__REQUIREMENT__. Give the entries below again exactly. Their pictures are not needed.

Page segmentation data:
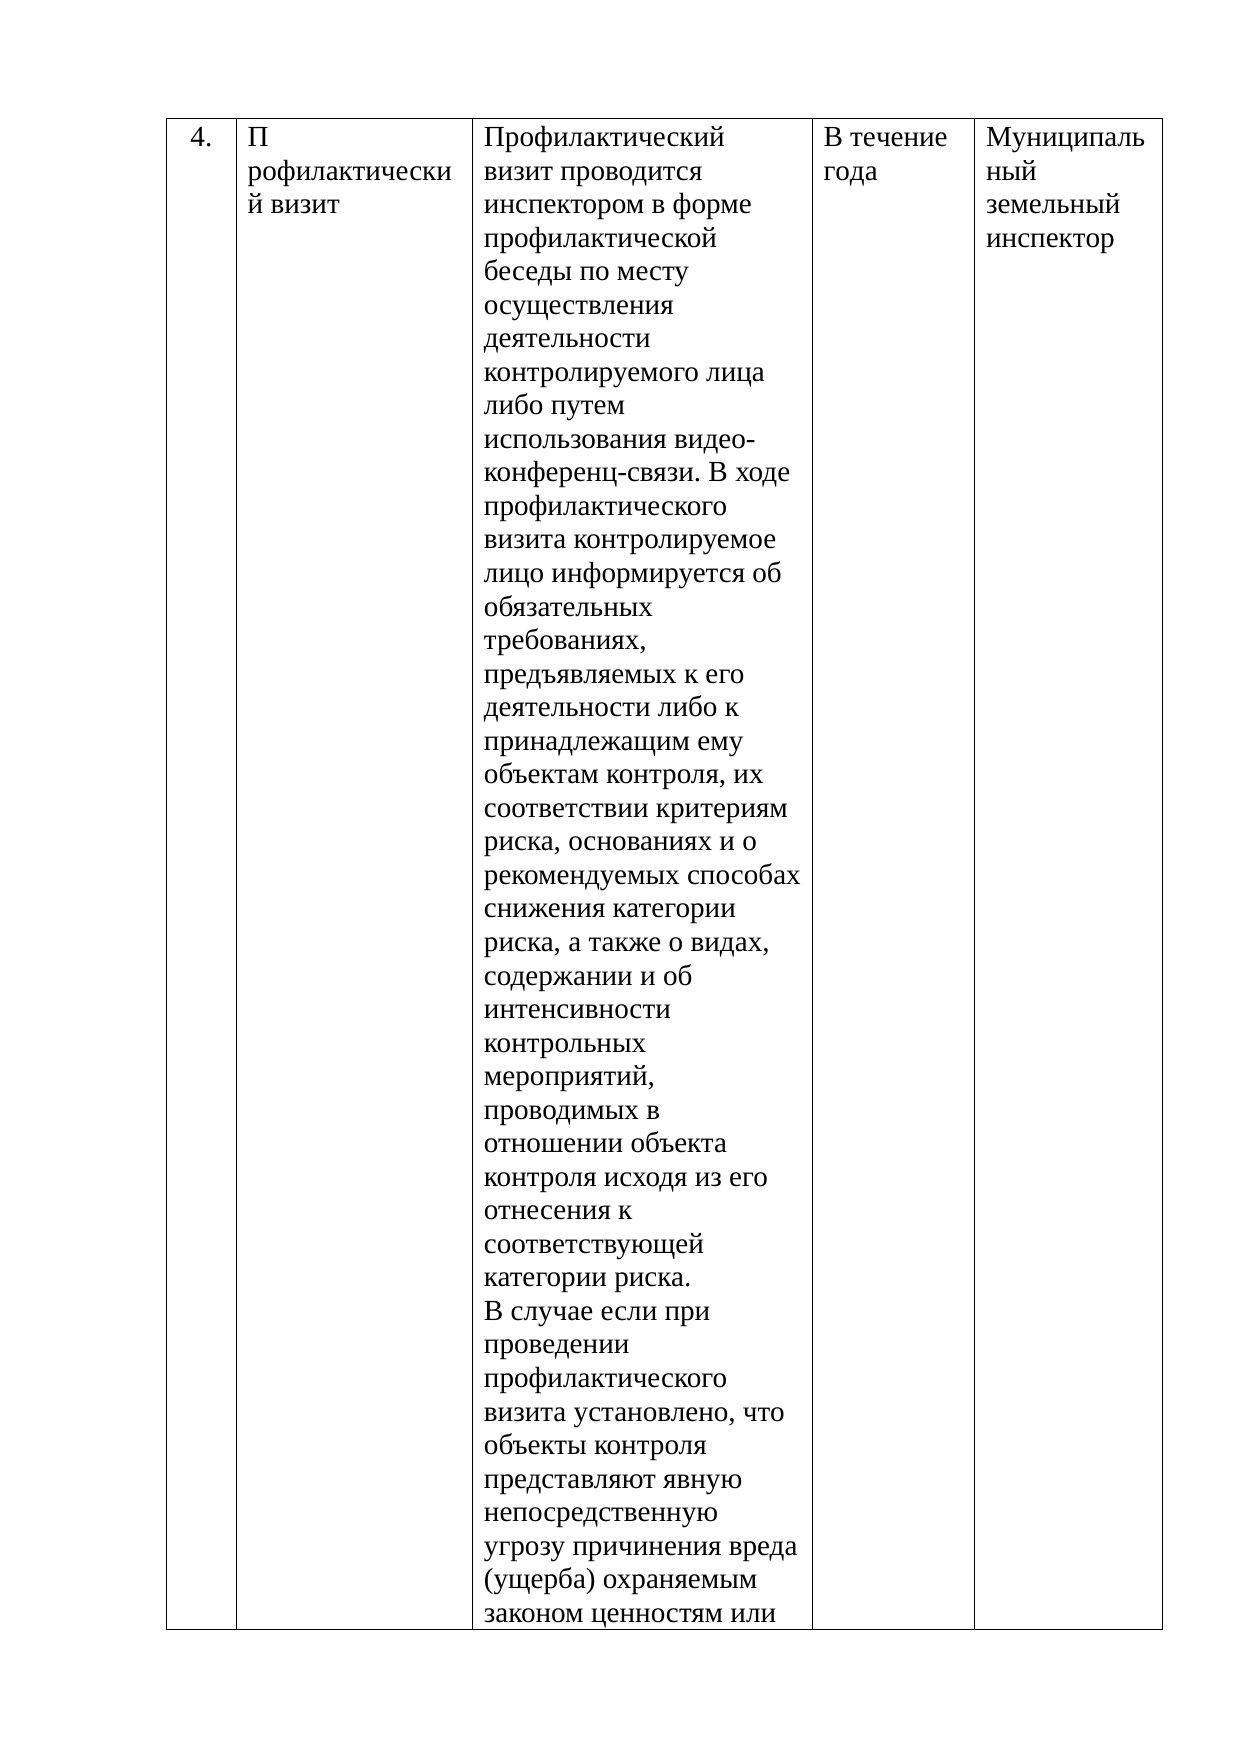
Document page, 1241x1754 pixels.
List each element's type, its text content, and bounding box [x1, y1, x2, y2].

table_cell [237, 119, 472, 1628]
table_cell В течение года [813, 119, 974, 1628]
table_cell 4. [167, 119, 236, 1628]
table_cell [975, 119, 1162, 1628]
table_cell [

__OUTPUT__.
Document page, 1241x1754 pixels.
List each element's type, its text content, and bounding box [x1, y1, x2, y2].

table_cell [237, 119, 472, 1628]
table_cell В течение года [813, 119, 974, 1628]
table_cell 4. [167, 119, 236, 1628]
table_cell [975, 119, 1162, 1628]
table_cell [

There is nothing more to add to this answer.